The Hidden Risk of Making Exceptions in Health Plan Benefits

Making Exceptions Can Cost More Than You Think

Employers often want to support their employees by making special exceptions to their group health plans—especially in challenging situations. While these actions may seem compassionate and employee-friendly, they can create significant compliance risks and financial liabilities.

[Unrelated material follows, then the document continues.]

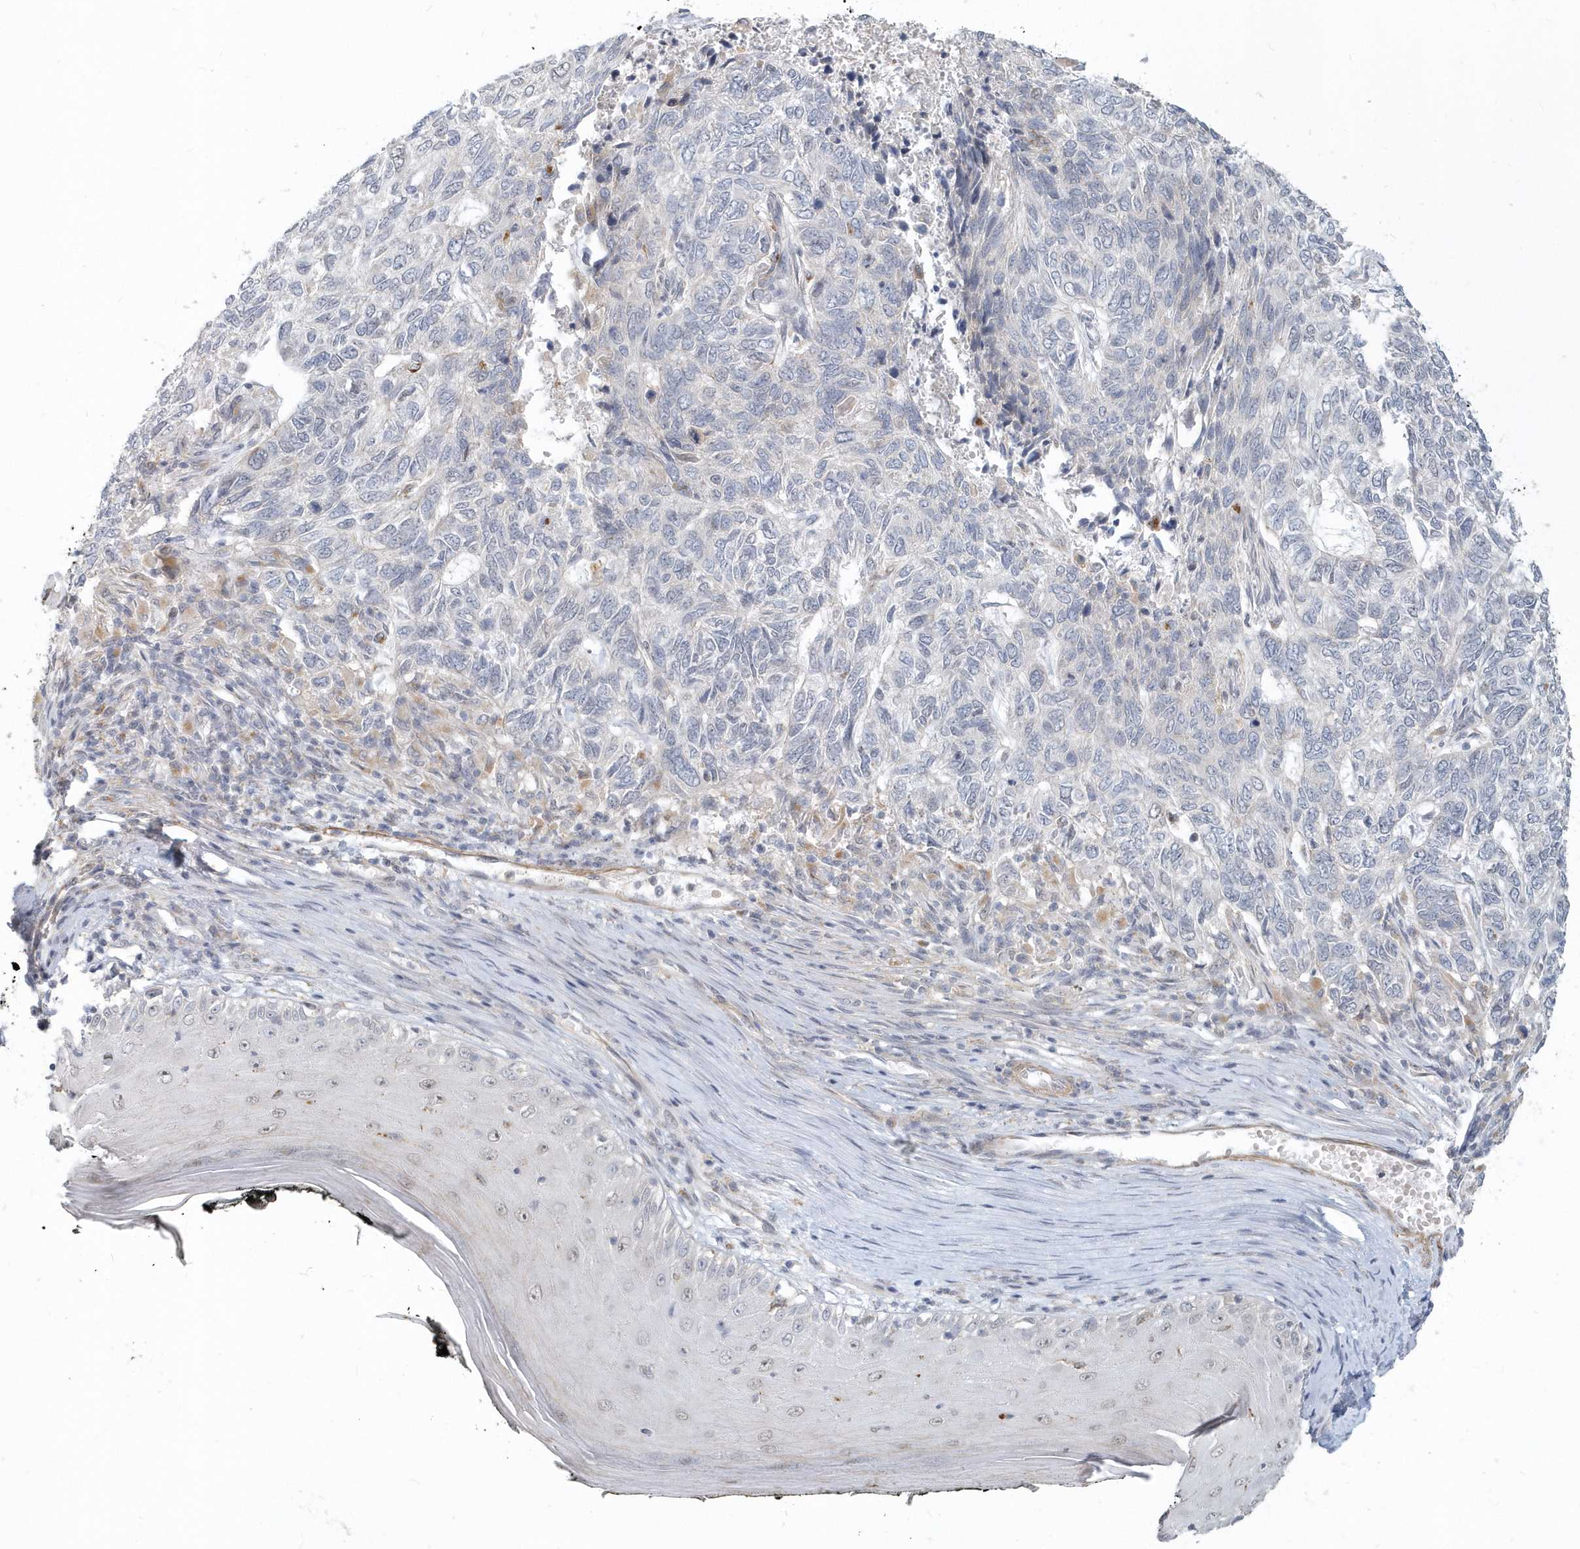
{"staining": {"intensity": "negative", "quantity": "none", "location": "none"}, "tissue": "skin cancer", "cell_type": "Tumor cells", "image_type": "cancer", "snomed": [{"axis": "morphology", "description": "Basal cell carcinoma"}, {"axis": "topography", "description": "Skin"}], "caption": "This is an IHC photomicrograph of skin basal cell carcinoma. There is no staining in tumor cells.", "gene": "NAPB", "patient": {"sex": "female", "age": 65}}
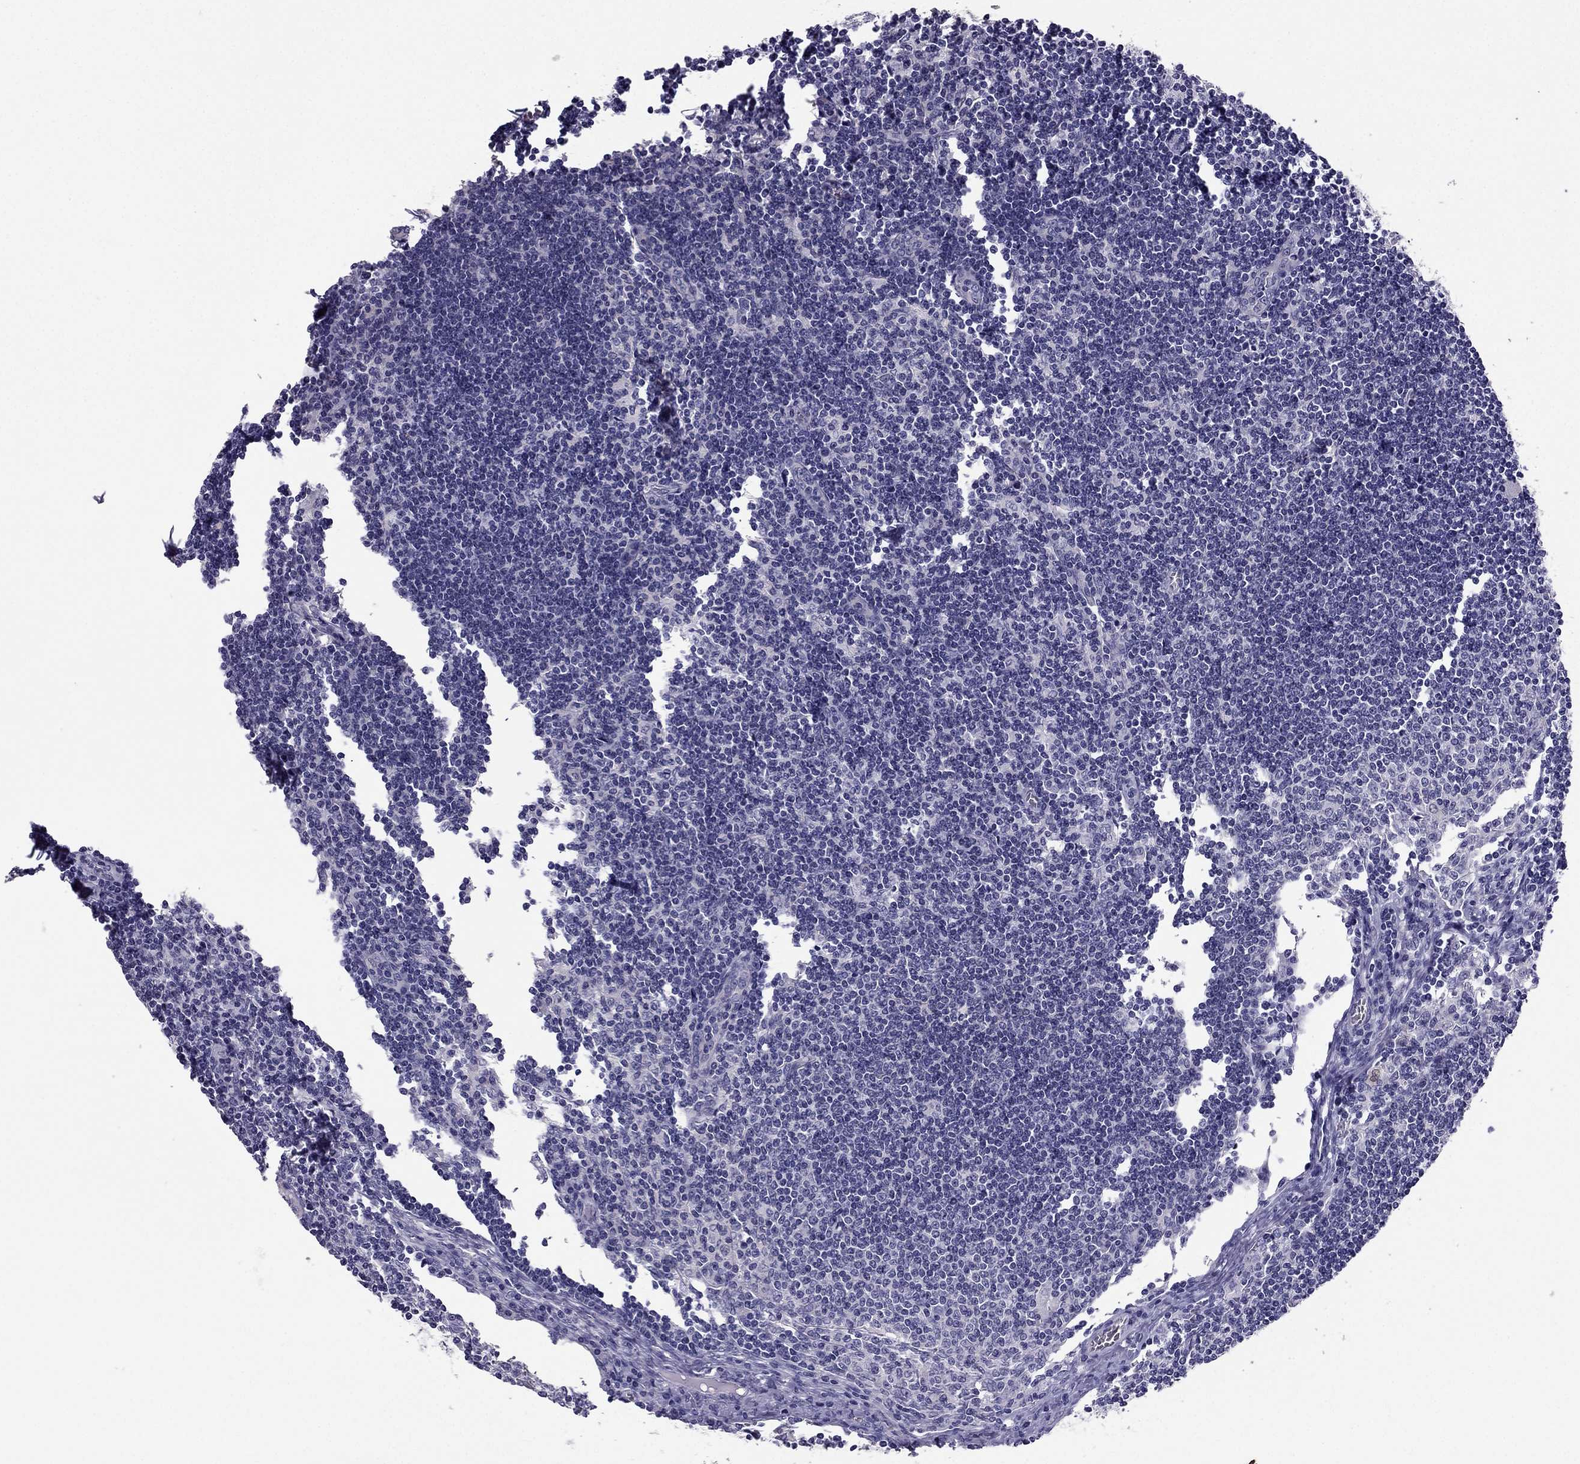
{"staining": {"intensity": "negative", "quantity": "none", "location": "none"}, "tissue": "lymph node", "cell_type": "Germinal center cells", "image_type": "normal", "snomed": [{"axis": "morphology", "description": "Normal tissue, NOS"}, {"axis": "topography", "description": "Lymph node"}], "caption": "Human lymph node stained for a protein using IHC demonstrates no expression in germinal center cells.", "gene": "SYT5", "patient": {"sex": "male", "age": 59}}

Why Exceptions Can Be Problematic

Health plans—especially fully insured and self-funded ERISA plans—must follow strict plan documents and rules. These documents determine what is covered, who is eligible, and under what conditions. If an employer allows an exception that goes against the terms of the plan (like extending coverage to an ineligible employee or covering a service that’s excluded), they may unknowingly breach their fiduciary duties under ERISA.

This could result in:

  • Loss of stop-loss coverage in self-funded plans

  • Legal liability for denied claims that were improperly promised

  • Penalties for not following documented plan terms

  • Audits and compliance investigations

Real-Life Example: A Costly Mistake

Imagine an employer allows an employee who no longer meets eligibility requirements to stay on the plan. Later, the employee files a high-cost claim—and the insurer or stop-loss carrier denies it due to ineligibility. The financial burden then falls squarely on the employer.

Best Practices for Employers

To avoid these risks, employers should:

  • Stick to plan rules: Never make verbal promises or undocumented exceptions.

  • Review eligibility regularly: Ensure that only qualified individuals are enrolled.

  • Document everything: If a change is necessary, amend the plan officially.

  • Educate HR teams: Make sure those administering benefits understand the rules.

When in Doubt, Ask for Help

Always consult with your broker or legal advisor before making any plan exceptions. What seems like a small favor today could become a costly issue tomorrow.